In life, John “Jack” Kesling did everything he wanted.
He served his country in the Navy, married his high school sweetheart, had three children, was a musician and television personality, met countless celebrities, and rounded out his working life as a letter carrier.
“He’s done it all,” said his son, David. “What a well-rounded guy. What an amazing career.”
Saturday, at 88 years old, Mr. Kesling died of congestive heart failure at Wolf Creek Lutheran Village, his son said.
Born in Toledo on July 17, 1927, to Orval and Fern Kesling, John Kesling went on to attend and graduate from Woodward High School, though his education was paused for a stint with the Navy during World War II.
David Kesling said his father, as did so many young men in the 1940s, lied about his age and enlisted during World War II. John Kesling served two years with the Navy Seabees, stationed at Port Hueneme, as a teenager. When the war ended in 1945, he returned to Toledo to finish his schooling in 1947.
In 1948 and 1949, Mr. Kesling played semi-professional football for the North Toledo Merchants (in high school he was a four-year letterman and team quarterback). He and his brother also tried out for the Chicago White Sox at a camp in Lima, Mr. Kesling’s son said. Neither made the team.
In 1951, Mr. Kesling married his high school sweetheart, Alice. They would have been married 65 years on June 16.
From the time he was a child, lasting into his 80s, John Kesling played music — violin as a child, piano, bass guitar, and the vibraphone. He also sang.

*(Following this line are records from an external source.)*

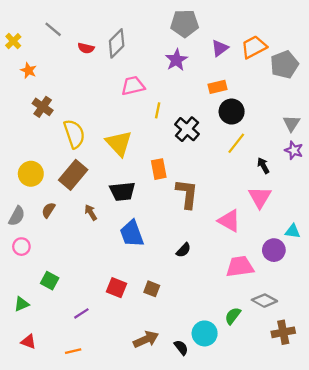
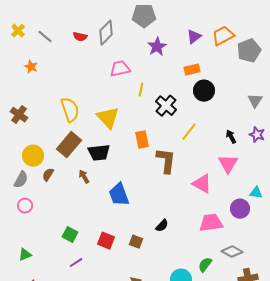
gray pentagon: (185, 23) -> (144, 16), moved
gray line: (53, 29) -> (45, 37), moved
orange star: (28, 70) -> (31, 67), moved
brown cross: (43, 107) -> (19, 115), moved
yellow line: (236, 143) -> (189, 132), moved
purple star: (294, 150) -> (257, 135), moved
yellow circle: (31, 174) -> (33, 156), moved
black trapezoid: (122, 191) -> (99, 153), moved
black semicircle: (183, 250) -> (162, 226), moved
green square: (50, 281) -> (70, 235), moved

“He was very well known in the Toledo area with some bands that he played in when he was younger,” David Kesling said. The most well-known band was called Four Keys.
The band got so good that they were called to New York City to perform on the Ted Mack Amateur Hour.
“They went out there, and got ready to play and everything, and the lady who was going on the talent show before them was Ella Fitzgerald,” David Kesling said.
The Four Keys never took the stage.
Despite being upstaged by a woman who would come to be known as the Queen of Jazz, John Kesling continued to play music in the Toledo area and Michigan. He appeared on numerous radio programs and, David Kesling said, eventually was “internationally known.”
In the late 1950s, John Kesling made his way into television, appearing first as a weatherman on WTOM in Cheboygan, Mich. In 1962, Mr. and Mrs. Kesling, with their son Todd, moved back to Toledo and Mr. Kesling got a job with WTOL and became known as “Mr. T.”
For years he wrote, directed, and appeared as Mr. T, a character who hosted morning children’s shows. Later, on WDHO — now WNWO — Mr. Kesling hosted Bowling for Dollars, a game show at Highland Lanes bowling alley.
In his working life, Mr. Kesling was also the stage manager at the Masonic Auditorium — now the Stranahan Theater — and was a letter carrier for the U.S. Postal Service, from which he retired in 1992.
“He was a doer,” said Todd Kesling, John Kesling’s son. “He did a lot of things.”
Outside of his working and musical life, Mr. Kesling coached his children in sports.
“He taught us to be participants in life rather than observers,” Todd Kesling said. “He wasn’t able to achieve all he did by being passive. … He was always looking for the good in people and always tried to put his best foot forward.”
Surviving are his wife, Alice; sons, Todd and David; daughter, Donna Heiden; eight grandchildren, and a great-grandson.
Visitation will be from 4-8 p.m. Tuesday in the David R. Jasin-Hoening Funeral Home, 5300 N. Summit St. Services will be Wednesday at 1 p.m. at the funeral home. The family requests contributions to the Zenobia Shriners Transportation Fund.